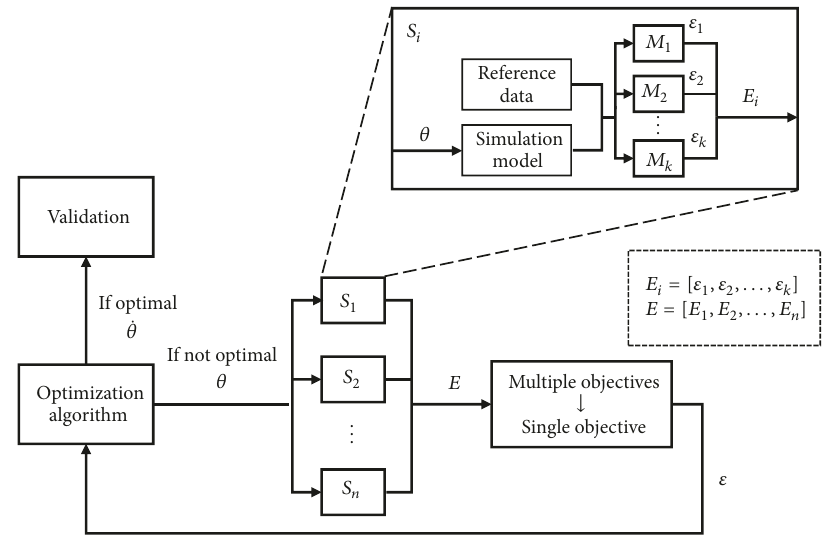
Figure 3: Overview of the multiple-objective methodology where 𝑆 1 to 𝑆 𝑛 are the used scenarios, 𝑀 1 to 𝑀 𝑘 the used metrics, 𝜖 1 to 𝜖 𝑘 the individual errors, and 𝐸 𝑖 the combined error for scenario 𝑖 , 𝜖 the combined error and 𝜃 the parameter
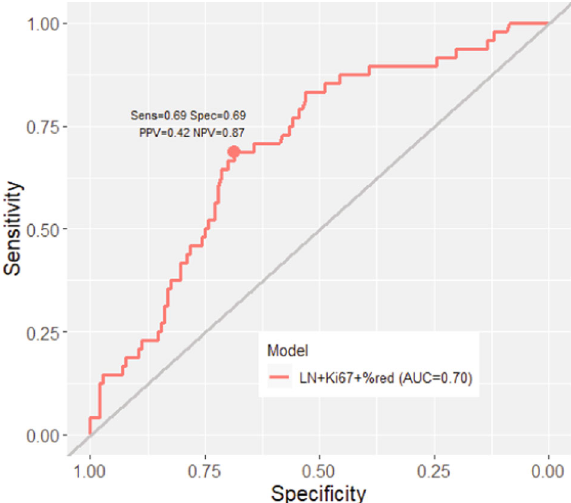
Fig. 4 A logistic regression model predictive of PDX engraftment success. The ROC curve is shown for the logistic regression model. The model includes patient ’ s LN status at diagnosis, % Ki67 positive cells at diagnosis, and mid-NACT tumor volumetric reduction as evaluated by ultrasound.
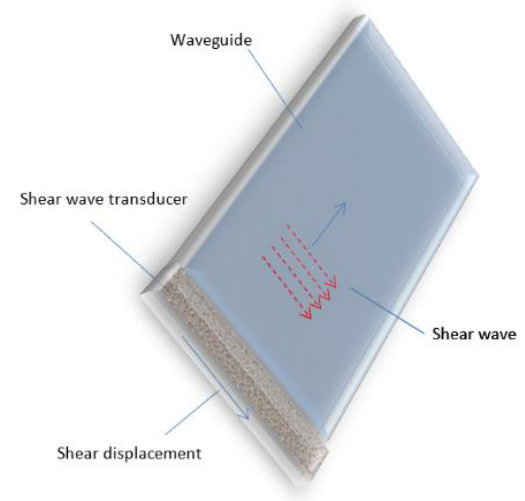
Figure 6. Excitation of the shear-horizontal wave in a rectangular waveguide.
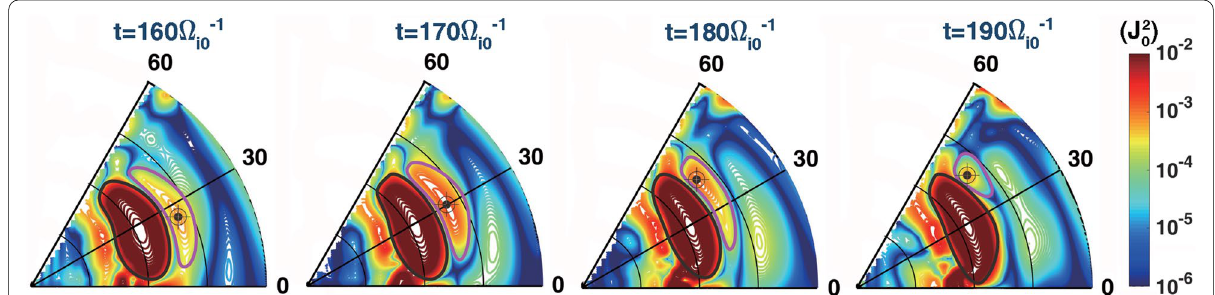
1 (cid:31) − 1 (cid:30) in northern hemisphere at r = 4 R E from t = 160 (cid:31) − i 0 to t = 190 i 0 . || 6 8 R E is tracked with purple circles with their ∼ −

+++

The problem → What is needed is an exact copy of the lines from the beginning of the data through the line containing "Fig. 4 A logistic", both included, without any pictures.

Expected answer →
Figure 3: Overview of the multiple-objective methodology where 𝑆 1 to 𝑆 𝑛 are the used scenarios, 𝑀 1 to 𝑀 𝑘 the used metrics, 𝜖 1 to 𝜖 𝑘 the individual errors, and 𝐸 𝑖 the combined error for scenario 𝑖 , 𝜖 the combined error and 𝜃 the parameter
Fig. 4 A logistic regression model predictive of PDX engraftment success. The ROC curve is shown for the logistic regression model. The model includes patient ’ s LN status at diagnosis, % Ki67 positive cells at diagnosis, and mid-NACT tumor volumetric reduction as evaluated by ultrasound.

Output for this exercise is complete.